Isn't there a version called PediaSure?


----------



## HoneyRose (Sep 7, 2011)

I got some formula  And thanks for all of your help. I just wish could have took home more of them! The large males I felt most sorry for, they looked elderly...some life they've had


----------



## sugar-&-spice (Jan 24, 2012)

WELL DONE for taking in these beauties! that little white one is a stunner! makes my heart melt!


----------



## CarolineRose (Nov 18, 2011)

BigBen said:


> Isn't there a version called PediaSure?


I think so, but even the kid version might be too strong, the formula she bought should work out well.

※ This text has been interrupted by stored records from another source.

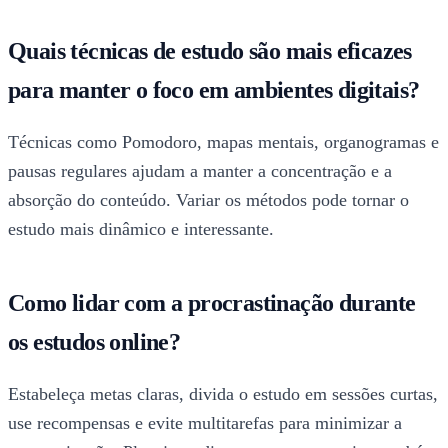
Quais técnicas de estudo são mais eficazes
para manter o foco em ambientes digitais?
Técnicas como Pomodoro, mapas mentais, organogramas e
pausas regulares ajudam a manter a concentração e a
absorção do conteúdo. Variar os métodos pode tornar o
estudo mais dinâmico e interessante.
Como lidar com a procrastinação durante
os estudos online?
Estabeleça metas claras, divida o estudo em sessões curtas,
use recompensas e evite multitarefas para minimizar a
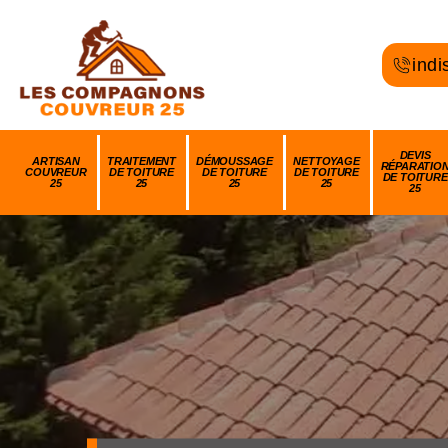
indi
DEVIS
ARTISAN
TRAITEMENT
DÉMOUSSAGE
NETTOYAGE
RÉPARATIO
COUVREUR
DE TOITURE
DE TOITURE
DE TOITURE
DE TOITURE
25
25
25
25
25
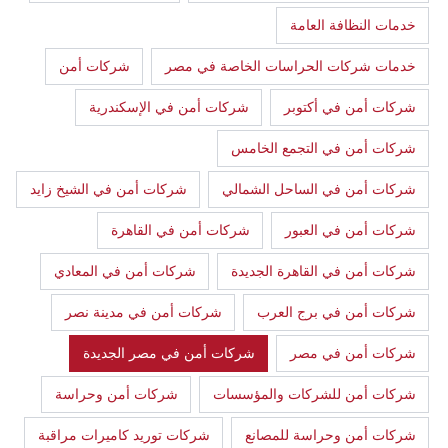
خدمات النظافة العامة
خدمات شركات الحراسات الخاصة في مصر
شركات أمن
شركات أمن في أكتوبر
شركات أمن في الإسكندرية
شركات أمن في التجمع الخامس
شركات أمن في الساحل الشمالي
شركات أمن في الشيخ زايد
شركات أمن في العبور
شركات أمن في القاهرة
شركات أمن في القاهرة الجديدة
شركات أمن في المعادي
شركات أمن في برج العرب
شركات أمن في مدينة نصر
شركات أمن في مصر
شركات أمن في مصر الجديدة
شركات أمن للشركات والمؤسسات
شركات أمن وحراسة
شركات أمن وحراسة للمصانع
شركات توريد كاميرات مراقبة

Good luck to you and your beyond adorable little fuzzies !


----------



## HoneyRose (Sep 7, 2011)

The formula has worked great, the Dumbo girl who I have named 'Buttons'  has gained so much weight! I hand fed her twice a day [morning and night] and she recently started wanting less and less til a couple nights ago she refused it entirely and they now both happily munch on their regular food.
I didn't hand feed the Berkshire aka 'Sun Bear' as she seemed to be plump enough and possibly even a little older?
Anyway, they are both doing great growing more each day...still unsure of their sex, but am thinking if they were male they would be showing it by now lol! I was just worried as Sun Bear seemed to have more of a gap than her sister.


----------